_WORK REQUIRED:_ Copy out the stretch of the material below from the line containing "pose: elev=237.2 azim=263.8" through the line containing "Dot at: (105, 380)", both lines included, reproducing each line verbatim.

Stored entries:
-- Start --

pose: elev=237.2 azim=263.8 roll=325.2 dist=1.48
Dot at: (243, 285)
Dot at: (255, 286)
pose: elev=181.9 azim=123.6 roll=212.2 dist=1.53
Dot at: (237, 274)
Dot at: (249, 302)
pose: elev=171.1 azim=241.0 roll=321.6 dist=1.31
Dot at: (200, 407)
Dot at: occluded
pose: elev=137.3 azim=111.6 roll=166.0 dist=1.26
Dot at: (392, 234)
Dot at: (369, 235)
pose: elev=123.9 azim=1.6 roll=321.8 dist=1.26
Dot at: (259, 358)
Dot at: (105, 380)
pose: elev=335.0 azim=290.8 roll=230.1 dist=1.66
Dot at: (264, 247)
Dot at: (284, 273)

-- End --
-- Start --

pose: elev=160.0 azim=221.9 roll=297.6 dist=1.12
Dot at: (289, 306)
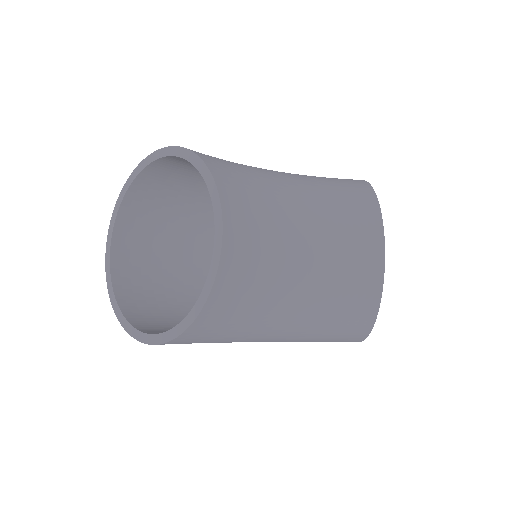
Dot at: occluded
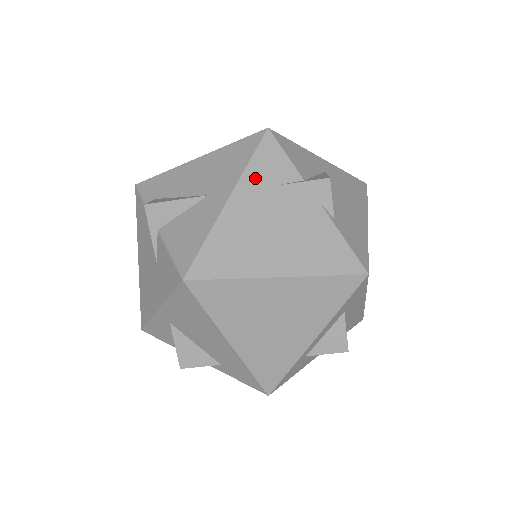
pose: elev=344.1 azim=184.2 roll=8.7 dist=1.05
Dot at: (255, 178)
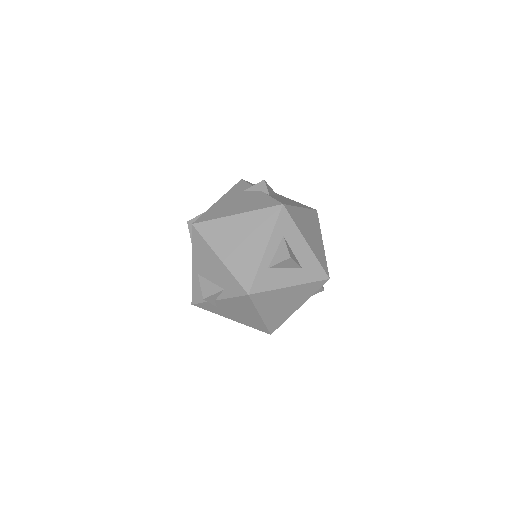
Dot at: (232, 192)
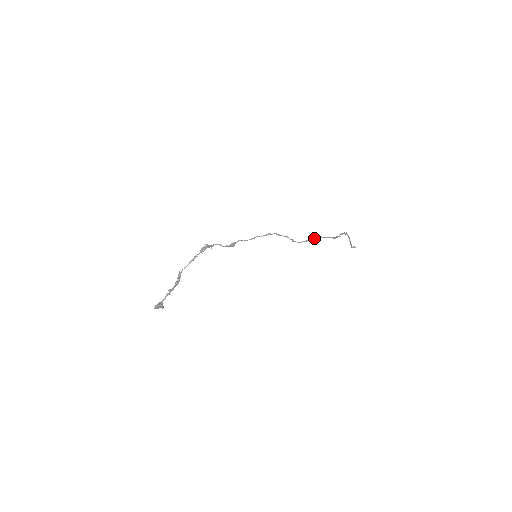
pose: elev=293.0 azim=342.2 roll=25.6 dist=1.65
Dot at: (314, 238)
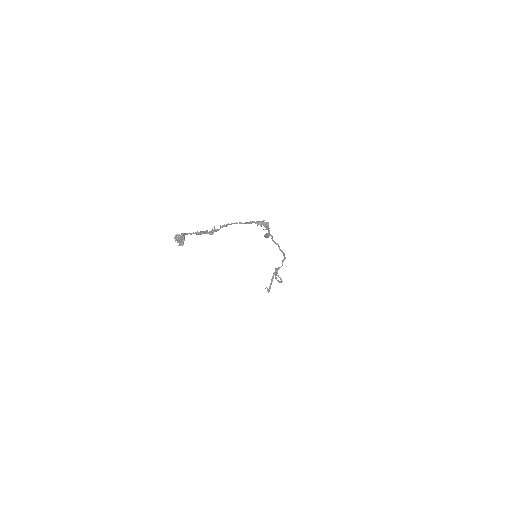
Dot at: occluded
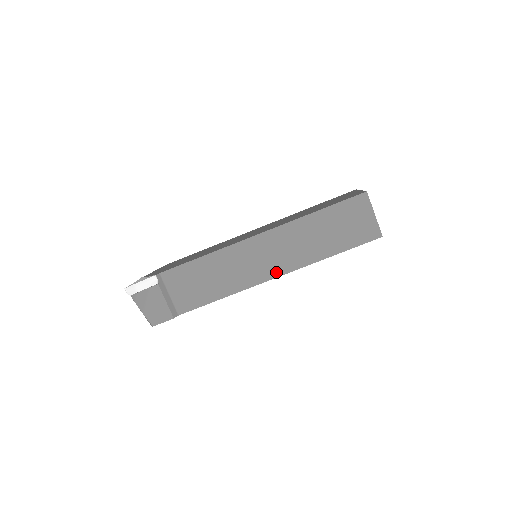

-- End --
-- Start --

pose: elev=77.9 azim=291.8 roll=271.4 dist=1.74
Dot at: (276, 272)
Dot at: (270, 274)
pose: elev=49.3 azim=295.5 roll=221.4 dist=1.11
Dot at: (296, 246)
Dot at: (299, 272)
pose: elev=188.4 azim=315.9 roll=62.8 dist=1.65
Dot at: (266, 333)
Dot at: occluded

-- End --

_TASK SOLUTION:_
pose: elev=237.2 azim=263.8 roll=325.2 dist=1.48
Dot at: (243, 285)
Dot at: (255, 286)
pose: elev=181.9 azim=123.6 roll=212.2 dist=1.53
Dot at: (237, 274)
Dot at: (249, 302)
pose: elev=171.1 azim=241.0 roll=321.6 dist=1.31
Dot at: (200, 407)
Dot at: occluded
pose: elev=137.3 azim=111.6 roll=166.0 dist=1.26
Dot at: (392, 234)
Dot at: (369, 235)
pose: elev=123.9 azim=1.6 roll=321.8 dist=1.26
Dot at: (259, 358)
Dot at: (105, 380)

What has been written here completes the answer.